SWITZERLAND – ASIP, Switzerland's pension fund association, has accused the country's top supevisor (OAK) of trying to prevent conflicts of interest that do not exist.

The most recent draft for a decree published by the so-called Oberaufsichtskommission covers the independence of 'pension fund experts', or Pensionskassenexperte, which are certified actuaries Pensionskassen must use for actuarial matters.

The OAK wants to disqualify people on the board of directors, as well as those working anywhere in the administration of a fund – such as manager selection, for example – as 'experts'.

But Christoph Ryter, the recently re-elected president at ASIP, said: "While we agree board members should not serve as Pensionskassenexperte, we do not see why someone choosing a manager should not be qualified to comment on underfunding."

He pointed out that all manager selections are checked by an independent third party anyway.

Ryter said he would leave it to the trustees to decide whether these people should be allowed to serve as experts in a fund, and urged the OAK not to rule out that possibility.
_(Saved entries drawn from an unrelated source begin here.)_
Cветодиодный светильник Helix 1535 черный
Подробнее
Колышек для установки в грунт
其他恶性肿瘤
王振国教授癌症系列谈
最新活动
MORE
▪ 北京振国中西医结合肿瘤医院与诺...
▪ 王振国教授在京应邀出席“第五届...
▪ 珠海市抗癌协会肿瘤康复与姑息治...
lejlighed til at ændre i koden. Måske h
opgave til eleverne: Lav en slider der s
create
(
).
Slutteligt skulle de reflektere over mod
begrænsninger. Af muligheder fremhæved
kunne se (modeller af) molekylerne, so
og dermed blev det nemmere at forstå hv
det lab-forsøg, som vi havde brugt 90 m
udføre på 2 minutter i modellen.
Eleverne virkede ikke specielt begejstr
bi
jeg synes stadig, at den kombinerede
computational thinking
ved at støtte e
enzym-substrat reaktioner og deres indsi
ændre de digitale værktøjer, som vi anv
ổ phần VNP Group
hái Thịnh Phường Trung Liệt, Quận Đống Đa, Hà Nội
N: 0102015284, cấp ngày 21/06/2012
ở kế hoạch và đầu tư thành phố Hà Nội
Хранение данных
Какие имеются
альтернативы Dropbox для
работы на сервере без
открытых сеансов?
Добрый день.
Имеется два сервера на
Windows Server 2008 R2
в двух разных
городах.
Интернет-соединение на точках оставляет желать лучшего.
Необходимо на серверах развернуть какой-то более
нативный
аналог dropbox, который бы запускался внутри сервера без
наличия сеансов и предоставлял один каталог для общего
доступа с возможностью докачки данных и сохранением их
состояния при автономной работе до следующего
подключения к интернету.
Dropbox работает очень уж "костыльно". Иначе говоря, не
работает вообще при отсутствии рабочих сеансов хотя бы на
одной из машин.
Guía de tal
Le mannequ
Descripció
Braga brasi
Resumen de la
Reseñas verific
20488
"Many Pensionskassen would have to change their Pensionskassenexperte should the decree be passed in its current form," he added.

Ryter said it was often "difficult" to find a good, external expert, and that it "might be good for a pension fund not to have to work together with too many external partners".

He noted the OAK had shown "a greater degree of pragmatism" when it came to amending the decree on reporting costs in pension funds – "but we are missing this in the most recent draft on Pensionskassenexperten".

Meanwhile, Hanspeter Konrad, director at ASIP, commented on a motion brought to Parliament that, he argues, would introduce a pay-as-you-go element into the second pillar.

Social democratic MP Jacqueline Fehr revived an idea first brought to public attention by Swiss unions a few years ago, under which pension funds would have to pay out pensions to people only to the age of 85.

After that, the motion suggests, pensions should be paid out by the Sicherheitsfonds, a pension protection fund into which Pensionskassen pay a yearly fee.

"This is a very bad idea, and it would mean a partial abandonment of the funded system back to a pay-as-you-go element," Konrad said.

The MP argued that this would ease the pressure on Pensionskassen to lower the conversion rate used to calculate old-age pensions from accrued assets.

However, Konrad stressed that this was "not a good idea" and that the measure would do nothing to ease the burden on Pensionskassen.

He also argued that, given the financing structure of the Sicherheitsfonds, Pensionskassen would ultimately have to pay for the longevity risk.

"The levy for the Sicherheitsfonds would increase considerably," he said.